La coopération dans le cadre de la sécurité des théâtres d’opération entre les forces militaires maliennes et américaines vise plusieurs objectifs prioritaires. Ceux-ci comptent l’amélioration de la maintenance des avions et des systèmes logistiques, l’accroissement de l’interopérabilité entre les États-Unis et d’autres partenaires régionaux, et le développement professionnel continu des forces de la défense.

« Nous travaillons avec le ministère de la Défense du Mali sur un plan de dix ans, » explique le Lieutenant Colonel Marshall Mantiply, attaché militaire auprès de l’ambassade des États-Unis au Mali. « Nous voulons réaliser un plan intelligent qui aboutira réellement à la capacité recherchée plutôt que de réparer un problème dont les effets risquent de n’être qu'à court terme. »
Les chefs de la défense malienne partagent cet avis, faisant remarquer qu’une stratégie à long terme qui améliorerait leurs moyens bénéficiera à d’autres pays de la région et du monde.

« Notre cadre commun est la lutte contre le terrorisme, » déclare le Général Poudiougou, chef d’état-major général des forces aériennes du Mali. « Des engagements plus enrichissants et des discussions plus approfondies nous permettront d’obtenir une vue d’ensemble plus exacte des opérations communes, s’inscrivant dans la lutte contre le terrorisme à l’échelle mondiale. » Callan a également visité les installations du 33e Régiment de parachutistes — une unité qui exécute des opérations à l’aide de véhicules et d’équipement de communication tactiques fournis par le Département de la Défense et le Département d’État américains.

« Ces véhicules nous permettent d’effectuer des poursuites et des escortes de convois » explique le Lieutenant Colonel Louis Somboro, commandant adjoint. « Quatre-vingt quinze pour cent de nos soldats ont été entraînés par les États-Unis, et nous avons participé avec vous à des exercices comme Flintlock, les Équipes de planification et d’évaluation interarmées, et l’entraînement spécial bilatéral. Nous sommes très satisfaits de cet entraînement, mais nous cherchons toujours à mieux faire. Aussi espérons-nous avoir des occasions de prendre part à des formations plus pointues à l’avenir. »

De même, Son Excellence Marcia Bernicat, ambassadrice des États-Unis au Sénégal, a décrit les forces de défense, dotées d’un effectif restreint mais capable, comme « des exemples parfaits de collègues au sein de la profession. »

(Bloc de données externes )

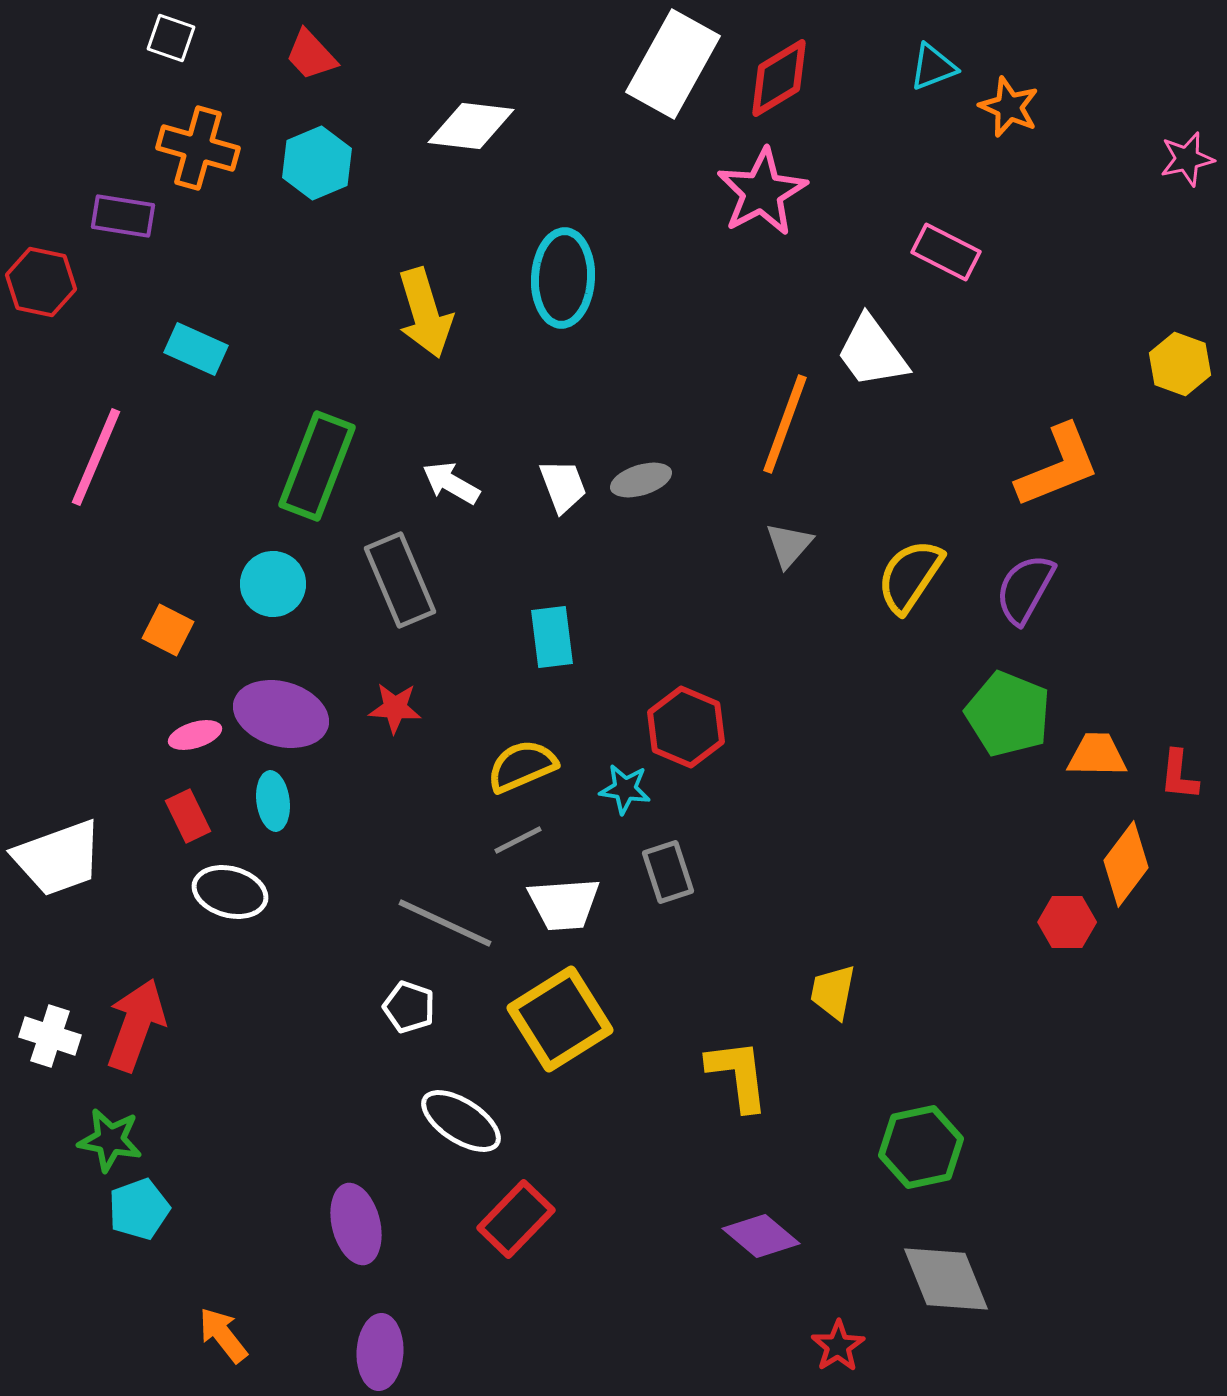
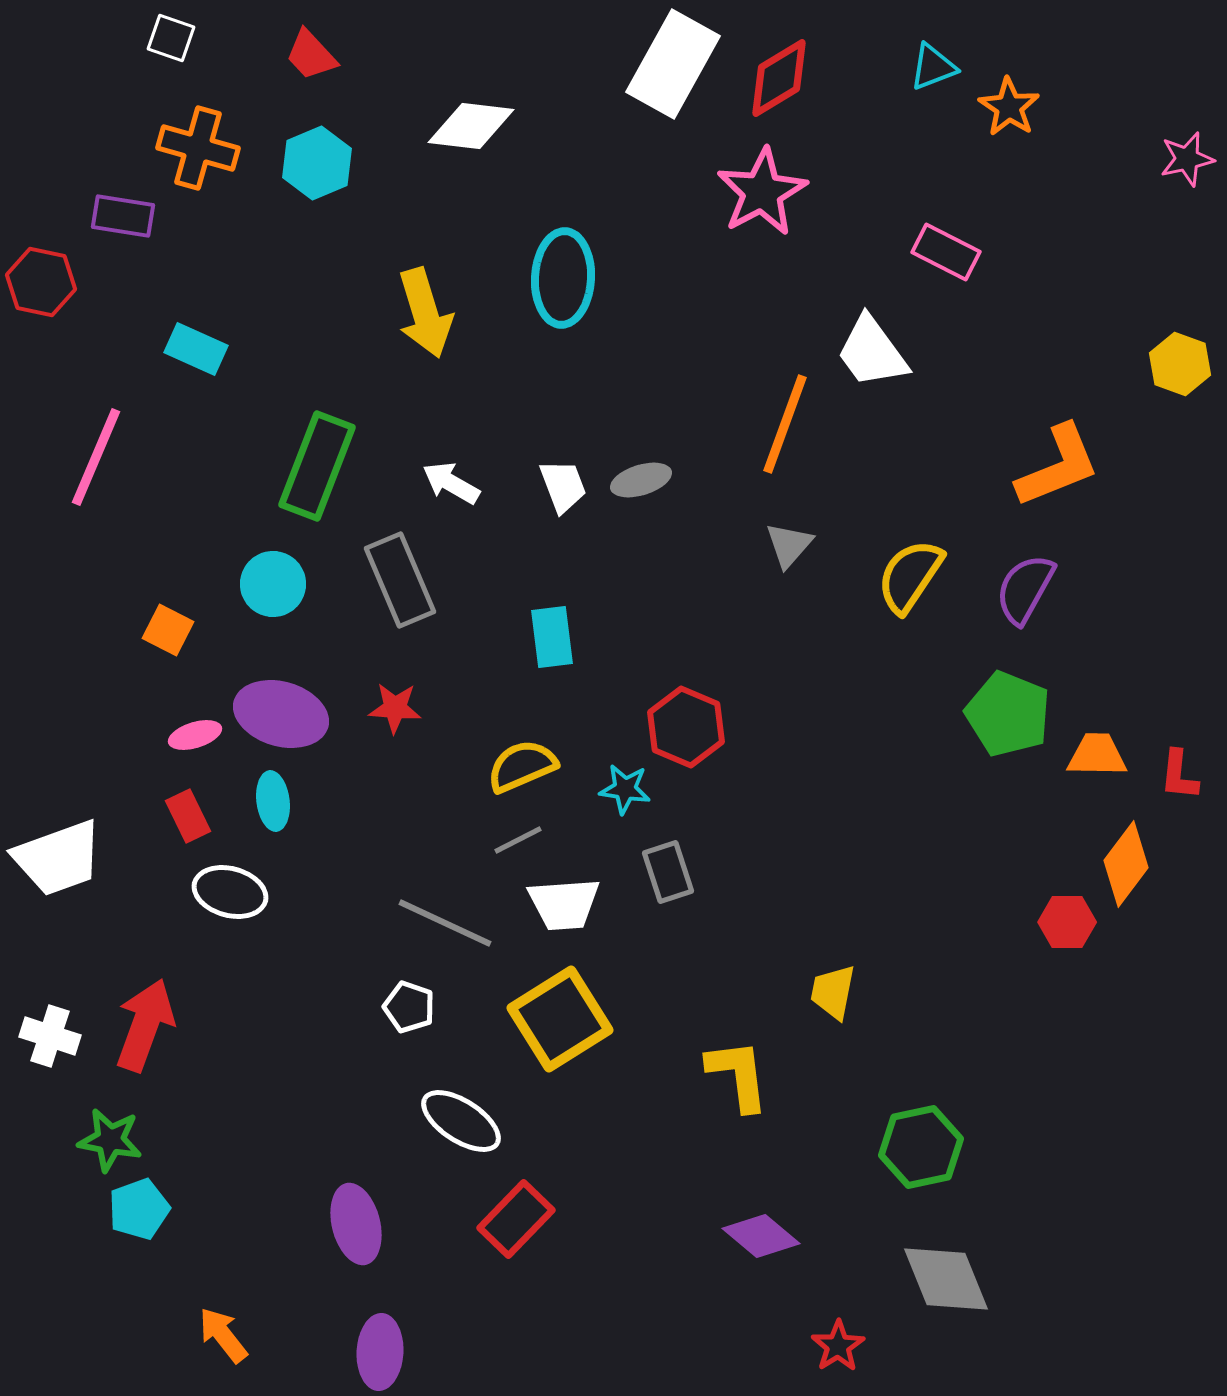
orange star at (1009, 107): rotated 10 degrees clockwise
red arrow at (136, 1025): moved 9 px right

Outre des entretiens avec le chef d’état-major de l’armée de l’air et des visites de sites d’opérations et de maintenance, Callan et le Sergent-chef du Commandement de l’« U.S. Air Forces » Afrique, Steven Scott, ont été invités à prononcer des discours lors de la cérémonie de remise des diplômes à la première promotion d’instructeurs de l’École nationale des sous-officiers du Sénégal.
Depuis sa création en 1971, l’école a formé plus de 2.100 sous-officiers, et les douze instructeurs qui viennent d’être honorés sont les premiers à y avoir reçu cette formation. Dans ses remarques, Scott a fait l'éloge des nouveaux instructeurs, disant qu’ils étaient « au premier plan, guidant et façonnant l’avenir de notre corps de volontaires. » Il ajouta qu’ils auront certes à faire face à des défis, mais qu’ils éprouveront aussi de grandes satisfactions.

Actuellement, nombre de sous-officiers suivent des cours d’entraînement — notamment pour la formation de pilotes, l’acquisition des compétences essentielles et l’éducation professionnelle militaire — dans d’autres pays africains et européens, ainsi qu’aux États-Unis.

« Nous cherchons à être moins dépendants de la formation et des ressources provenant d’autres pays, » explique le Major Elhadji Diene, récemment diplômé de l’École militaire du Commandement et de l’état-major de l’armée de l’air sur la base de l’« U.S. Air Force » de Maxwell en Alabama. « Il faut absolument que nous arrivions à développer nos capacités de nous-mêmes, et pour nous-mêmes. »

L’« U.S. Air Forces » Afrique est la composante aérienne du Commandement militaire des États-Unis d’Amérique pour l’Afrique (AFRICOM).